The reversal outraged environmentalists, who accused the
department of succumbing to pressure from sugar growers who
depend on the lake for irrigation.
"This is what you get when Big Sugar runs this
governor's environmental agencies," said Richard Grosso,
director of the Environmental & Land Use Law Center in
Fort Lauderdale, which has filed legal challenges to stop the
practice. "Even I was not so cynical to think they (DEP
officials) would fail to live up to what they had said they
would do in a press release -- that they would take the public
embarrassment of caving in."
"Nothing has changed in 40 years," said Wayne
Nelson, of the group Fishermen Against Destruction of the
Environment. "State government still operates Lake
Okeechobee for the benefit of agriculture, to the detriment of
everybody else."
DEP spokeswoman Lucia Ross said Friday's decision was no
cave-in, just a result of taking a closer look at the data on
pollution levels.
"This action is not the result of any undue political
pressure from any quarter," Ross said. "This doesn't
change the department's steadfast commitment to its 30-year
plan to restore Lake Okeechobee."
Malcolm "Bubba" Wade, senior vice president of
United States Sugar Corp., praised the DEP's decision. But he
denied that his industry has any stranglehold on the
department's policies, and called Grosso's comments an insult
to DEP employees.
"We have not been involved in the agency's discussions
of this issue, as much as we would like to have been,"
Wade said.
Since late March, the South Florida Water Management
District has moved 43 billion gallons of runoff into the lake
from pump stations near Belle Glade and South Bay.

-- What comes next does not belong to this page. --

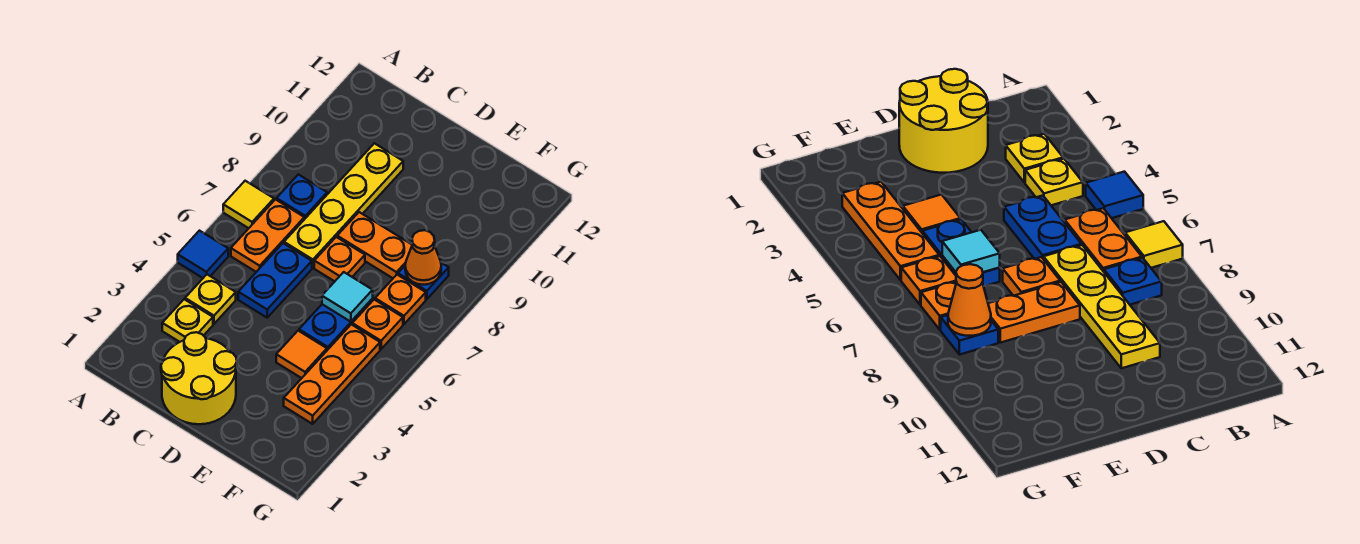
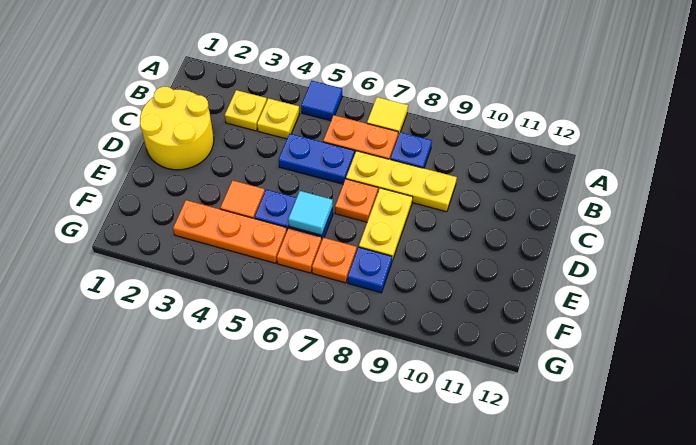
yellow plate C7:C10 level 1 -> yellow plate C7:C9 level 1
orange plate D8:E8 level 1 -> yellow plate D8:E8 level 1
orange cone F8 level 2 -> none

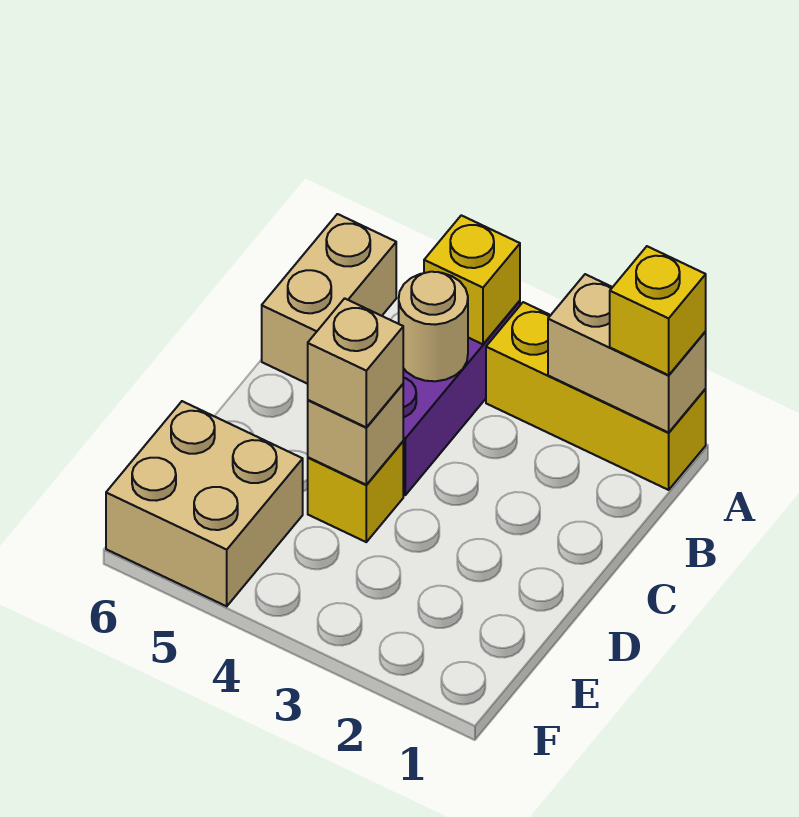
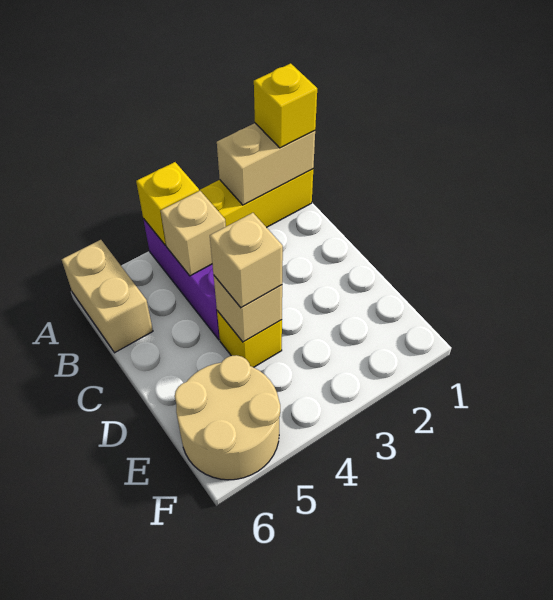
tan round brick B4 level 2 -> tan brick B4 level 2
tan brick E5:F6 level 1 -> tan round brick E5:F6 level 1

The DEP's order Friday allows the district to continue that
pumping until the lake reaches 11 feet above sea level and
stays there for 80 days. (On Friday, the lake was at 10.77
feet, just 2 3/4 inches below that target.)

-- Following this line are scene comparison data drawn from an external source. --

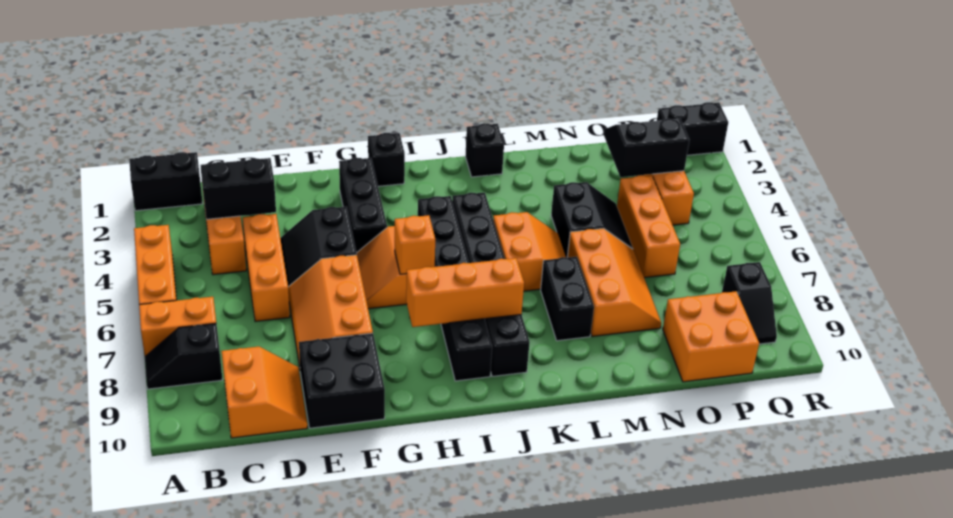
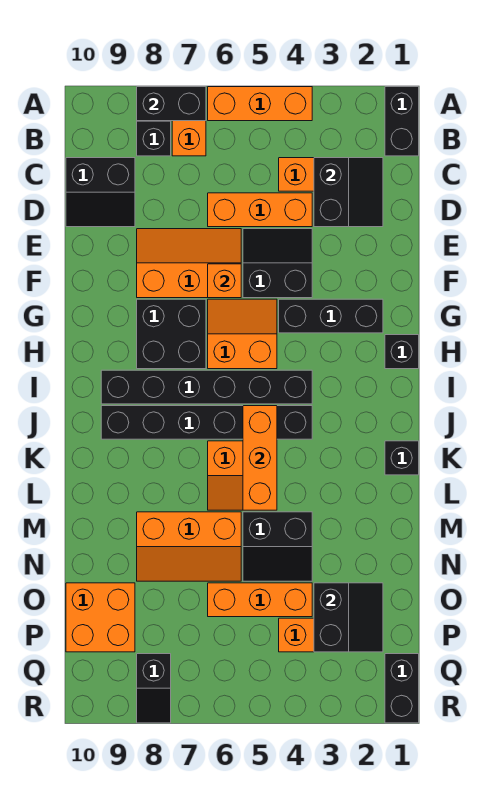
orange slope C9:D10 level 1 top C -> black slope C9:D10 level 1 top C
black brick E9:F10 level 1 -> black brick G7:H8 level 1
orange brick H6 level 2 -> orange brick F6 level 2
orange brick H8:J8 level 2 -> orange brick J5:L5 level 2
black brick L7:L8 level 1 -> black brick A7:A8 level 2
black slope Q8:Q9 level 1 top 8 -> black slope Q8:R8 level 1 top Q

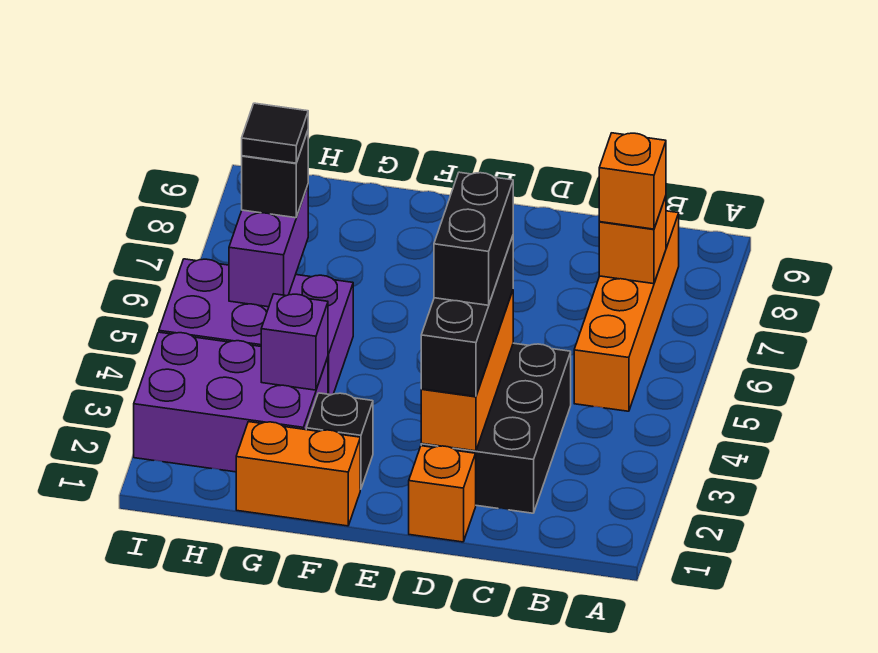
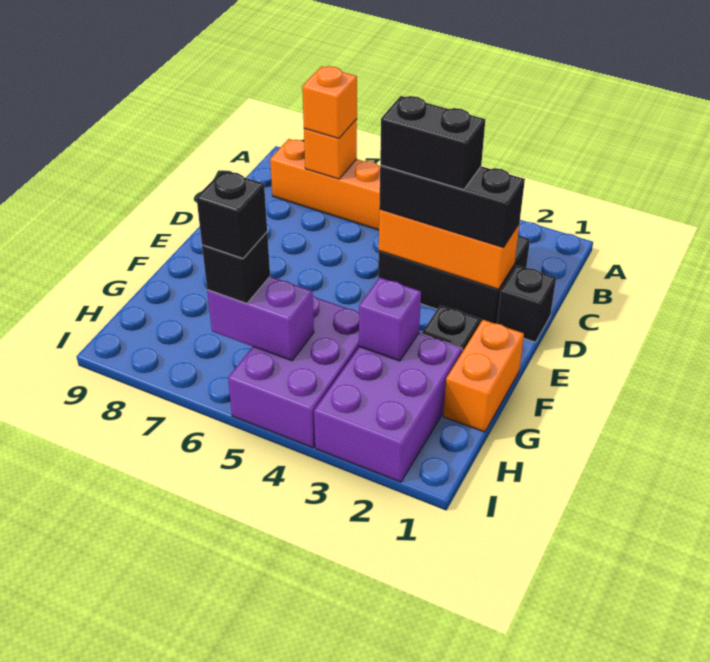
orange brick D1 level 1 -> black brick D1 level 1
black tile H6 level 4 -> black brick H6 level 4

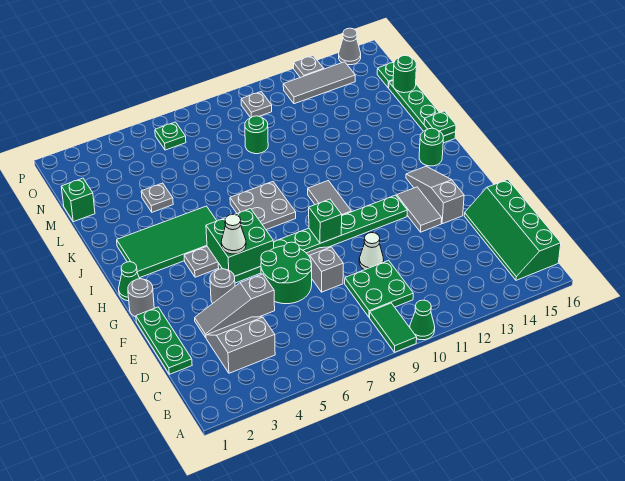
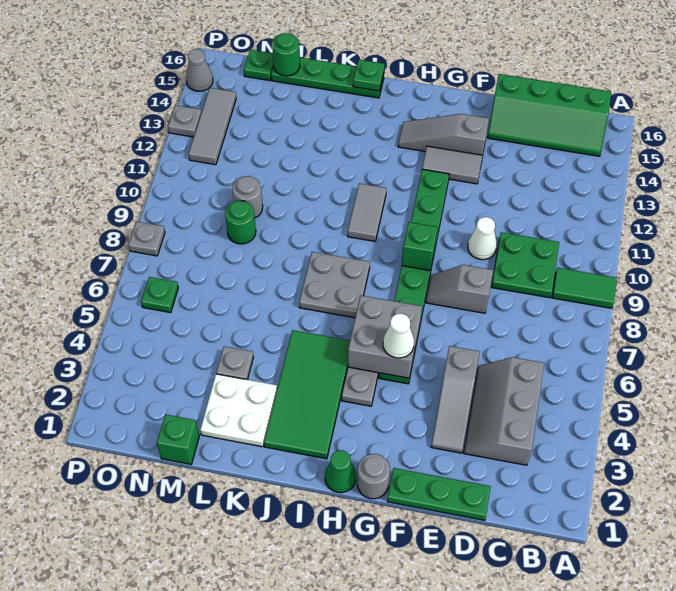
green cone A10 level 1 -> none
grey slope C3:D4 level 1 top C -> grey slope C3:D5 level 1 top C
green round brick E6:F7 level 1 -> none
grey round brick F4 level 1 -> grey round brick M10 level 1
green brick G5:H6 level 2 -> grey brick G5:H6 level 2
grey tile H10:I10 level 1 -> grey tile I10:I11 level 1
green round brick I15 level 1 -> none
none -> white plate K2:L3 level 1
grey plate O10 level 1 -> grey plate P8 level 1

And the department is allowing the district to add water to
the lake from other sources, including the West Palm Beach
Canal to the east and the Caloosahatchee River to the west.
On July 18, the department had said it would force the
Belle Glade pumps to shut down, but would let the district
keep operating the South Bay pumps and add water from the
canals. The switch would "improve the lake's water
quality, thereby making it even safer to drink," the DEP
said in a news release issued at that time.

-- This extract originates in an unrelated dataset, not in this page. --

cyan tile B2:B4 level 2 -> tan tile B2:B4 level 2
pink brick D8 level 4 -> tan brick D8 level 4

But on Friday, the DEP's order called the lake's low level
-- not the pollution -- "an immediate threat to the
public health, safety, or welfare."
Brooks said Friday that the July announcement was based on
miscalculations about the level of algae-feeding phosphorus in
the canal water as compared to the runoff from Belle Glade.
New calculations also concluded that the canals could not
provide enough water to make up for the loss of the Belle
Glade runoff, Brooks said.
Brooks said the errors appeared to originate primarily in
the department's West Palm Beach regional office, which may
have seized on data that didn't show a complete picture of the
water the canals could provide. But he didn't know details of
how the mistakes occurred and said he didn't want to cast
blame.
"The agency made a mistake," Brooks said.
Brooks added that while the continued pumping will add
pollution to the lake, it will be minuscule compared to the
decades of abuse the lake has already suffered.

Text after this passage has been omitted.